Célébrer la foi et promouvoir la paix
“Nos fidèles ont besoin de célébrer la foi et la musique en est un instrument efficace”, insiste Mgr Nicodème Barrigah. “Elle porte à chaque cœur la bonne nouvelle mais aussi contribue à la promotion de la paix”, ajoute l’évêque. Au-delà des messages chrétiens, la question de la paix revient sans cesse chez l’évêque d’Atakpamé. “Nous ne devons jamais cesser de négocier les espaces de coexistence pacifique”, rappelle Mgr Nicodème Barrigah qui a été secrétaire à la nonciature apostolique au Rwanda, au lendemain du génocide qui a fait entre 800.000 et 1 million de victimes. Aujourd’hui, son combat pour la paix est la première mission dont il s’est investi. Si sa carrière de diplomate pour le Saint Siège en a fait un médiateur social privilégié dans un pays où les tensions politiques sont palpables, l’évêque veut avant tout porter la voix du Christ. Même s’il est conscient, comme le rappelle le journaliste togolais Charles Ayétan, que “chanter peut contribuer à entretenir la foi des chrétiens”. En attendant son prochain album destiné aux jeunes “pour les rapprocher de Jésus” et auquel il travaille ardemment, Mgr Nicodème Barrigah veut continuer “à célébrer la foi et à rendre grâce” à travers quelques courtes prestations, très appréciées des fidèles, pendant ses visites pastorales qui dureront toute l’année.

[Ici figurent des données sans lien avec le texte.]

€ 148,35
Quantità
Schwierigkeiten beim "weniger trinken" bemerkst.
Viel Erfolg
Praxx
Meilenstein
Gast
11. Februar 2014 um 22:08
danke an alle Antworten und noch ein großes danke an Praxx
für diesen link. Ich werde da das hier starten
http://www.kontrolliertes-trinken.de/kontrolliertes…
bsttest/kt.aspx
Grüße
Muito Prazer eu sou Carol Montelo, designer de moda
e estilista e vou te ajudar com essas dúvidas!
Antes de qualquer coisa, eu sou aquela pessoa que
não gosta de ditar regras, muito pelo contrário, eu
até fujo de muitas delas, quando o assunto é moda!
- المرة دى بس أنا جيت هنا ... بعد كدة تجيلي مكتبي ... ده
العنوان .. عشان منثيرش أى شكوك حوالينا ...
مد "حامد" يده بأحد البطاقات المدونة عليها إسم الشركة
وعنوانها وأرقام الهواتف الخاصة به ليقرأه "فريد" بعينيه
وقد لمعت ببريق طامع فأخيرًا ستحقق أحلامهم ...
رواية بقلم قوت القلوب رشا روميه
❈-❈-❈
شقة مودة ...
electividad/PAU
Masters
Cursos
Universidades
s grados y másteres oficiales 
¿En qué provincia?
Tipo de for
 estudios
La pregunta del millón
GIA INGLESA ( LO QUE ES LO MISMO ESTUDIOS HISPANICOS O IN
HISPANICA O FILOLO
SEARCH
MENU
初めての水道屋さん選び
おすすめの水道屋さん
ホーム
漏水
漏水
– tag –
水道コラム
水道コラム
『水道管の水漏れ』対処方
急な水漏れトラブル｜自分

L’évêque d’Atakpamé ne se considère pas comme une star malgré les foules qu’il déplace à chacune de ses apparitions en musicien. Plus qu’un chanteur, Mgr Nicodème Barrigah se considère plutôt comme “un porteur de message”. D’ailleurs, c’est la Bible qui l’inspire le plus. “La parole de Dieu et mes méditations quotidiennes”, précise celui qui, malgré une vingtaine de chants liturgiques à son actif reconnait “chanter pour tout le monde”. Un avis partagé par Charles Ayetan. Lui qui ne manquerait sous aucun prétexte une sortie musicale de l’évêque éprouve “du réconfort” à l’entendre chanter. Surtout “en raison de la pertinence des messages que véhiculent ses compositions”. Mais l’évêque chargé de la pastorale au sein de l’épiscopat togolais se considère avant tout comme “un pasteur, bien plus plus qu’un chanteur”. “Il n’est pas un chanteur qui évangélise par la chanson mais un évangélisateur qui chante”, résume sœur Madeleine. Une nuance à laquelle tient le prélat. Charles Ayétan voit en cette singularité “un art et en même temps un moyen de communication” surtout pour “retenir les fidèles” comme le reconnaît l’évêque. En Afrique, la musique reste un facteur de cohésion sociale et de communion.
Retenir les jeunes
Badou, Agadji, Kougnohou, Gléi, Agbandi… En 2019, l’évêque a choisi d’aller à la rencontre de la jeunesse de son diocèse. À chacune de ces étapes, il ne manque pas l’occasion d’exécuter quelques titres de son riche répertoire, “à la fois pour faire danser et faire réfléchir les jeunes”. Il le reconnaît d’ailleurs volontiers, “la chanson attire et retient les jeunes” et constitue un rempart contre l’attraction de plus en plus forte des églises charismatiques et évangéliques qui font la part belle à la musique et à la danse. En Afrique, la musique est un facteur de mobilisation. Robert, étudiant de 23 ans, enchaîne des participations aux visites pastorales de l’évêque dans les localités les plus reculées de son diocèse, “car on y danse souvent et Monseigneur a un style adapté à nous”, concède-t-il.